WRITTEN TASK | Without including any pictures, write out the listing below exactly.

DATA RECORDS |

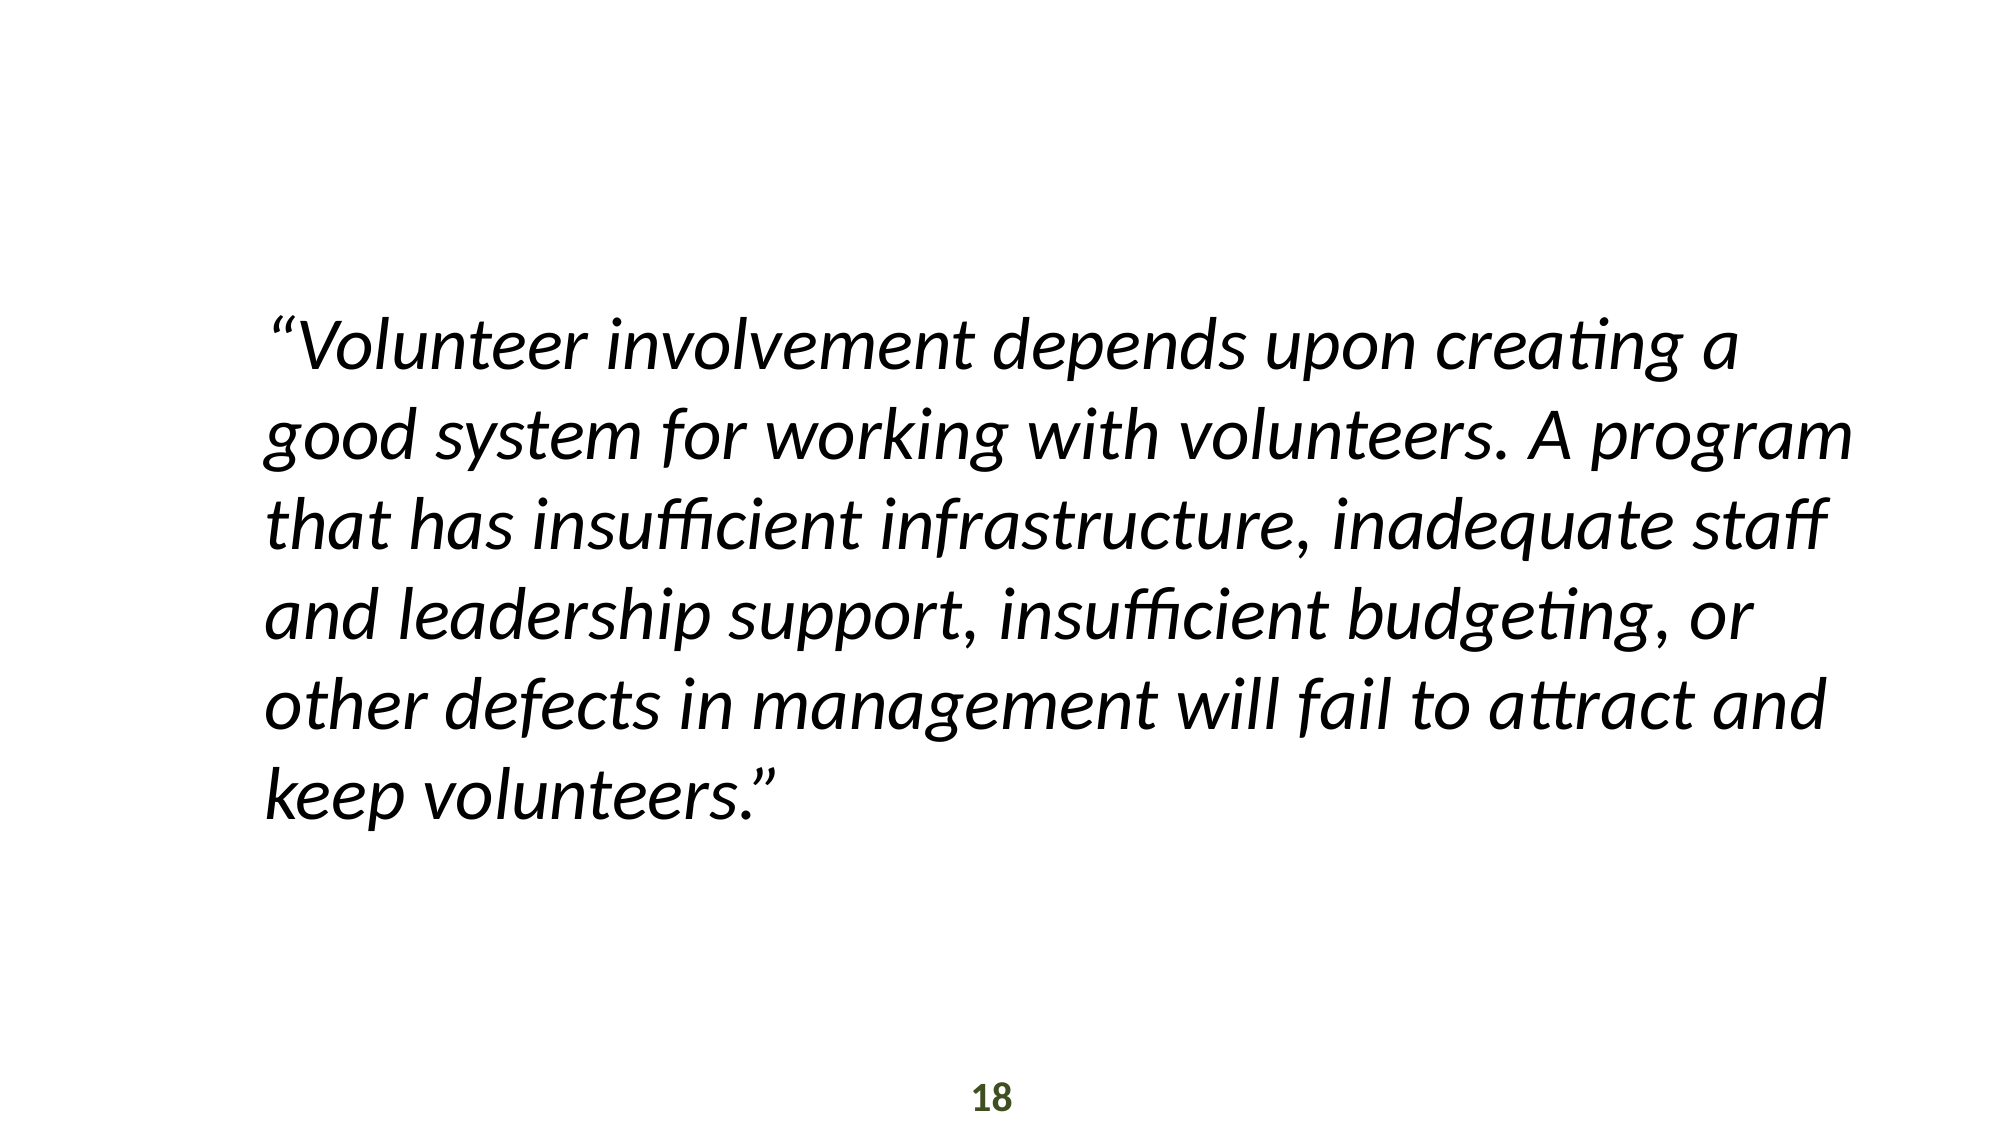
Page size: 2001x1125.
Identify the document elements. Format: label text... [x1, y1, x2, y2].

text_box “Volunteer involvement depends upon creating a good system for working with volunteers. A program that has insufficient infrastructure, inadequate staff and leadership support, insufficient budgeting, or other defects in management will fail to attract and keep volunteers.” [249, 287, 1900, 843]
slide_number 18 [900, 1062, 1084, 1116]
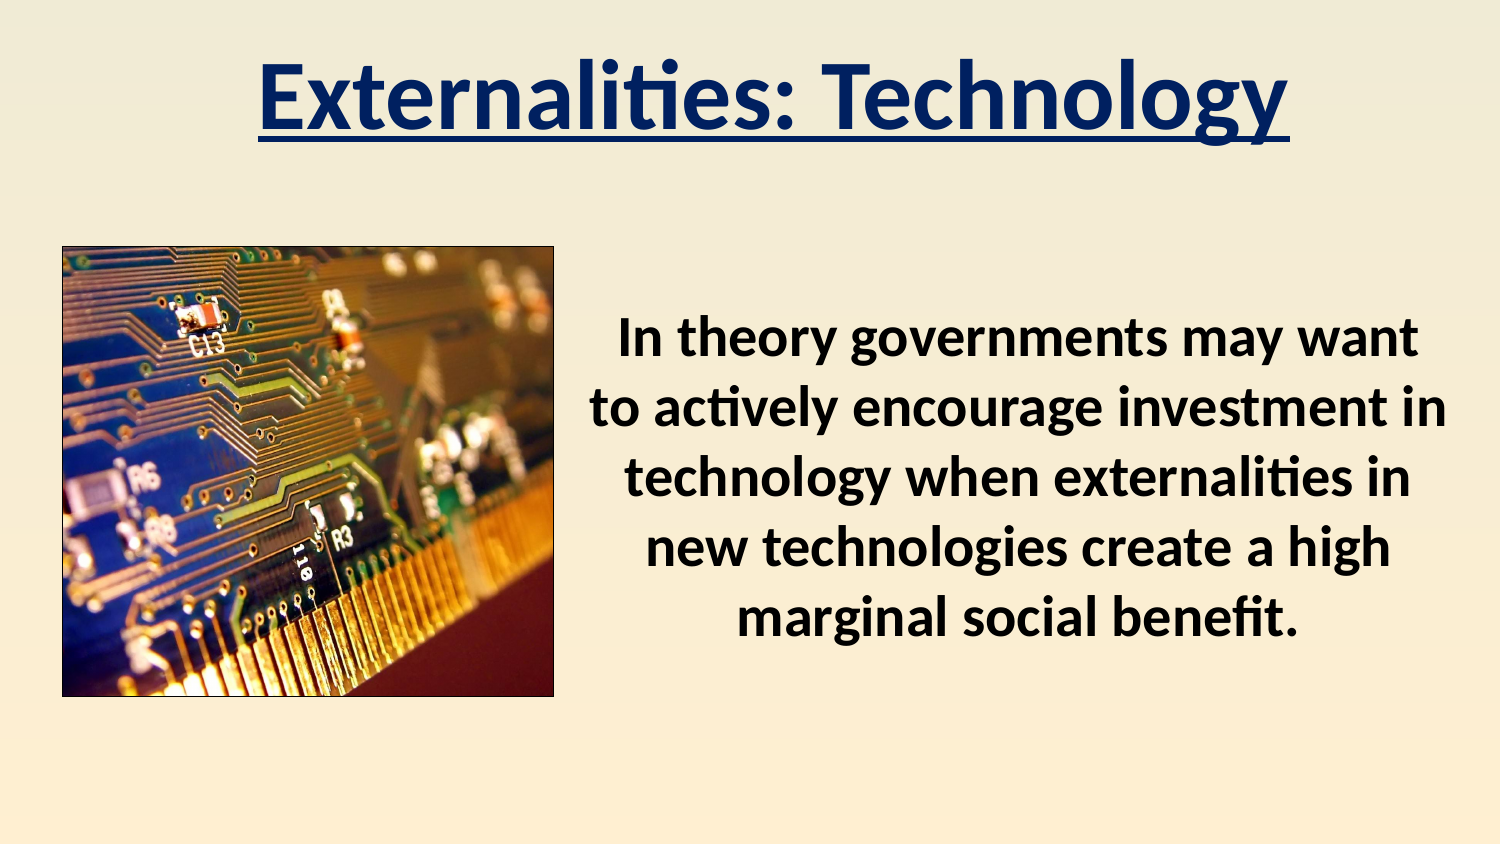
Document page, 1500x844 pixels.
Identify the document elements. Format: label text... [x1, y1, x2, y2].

OUTPUT OF THE EXERCISE |
Page size: 2001x1125.
Identify the document elements. Format: label text... [x1, y1, x2, y2].

text_box “Volunteer involvement depends upon creating a good system for working with volunteers. A program that has insufficient infrastructure, inadequate staff and leadership support, insufficient budgeting, or other defects in management will fail to attract and keep volunteers.” [249, 287, 1900, 843]
slide_number 18 [900, 1062, 1084, 1116]
Document page, 1500x844 pixels.
Identify the document elements. Format: label text... [x1, y1, x2, y2].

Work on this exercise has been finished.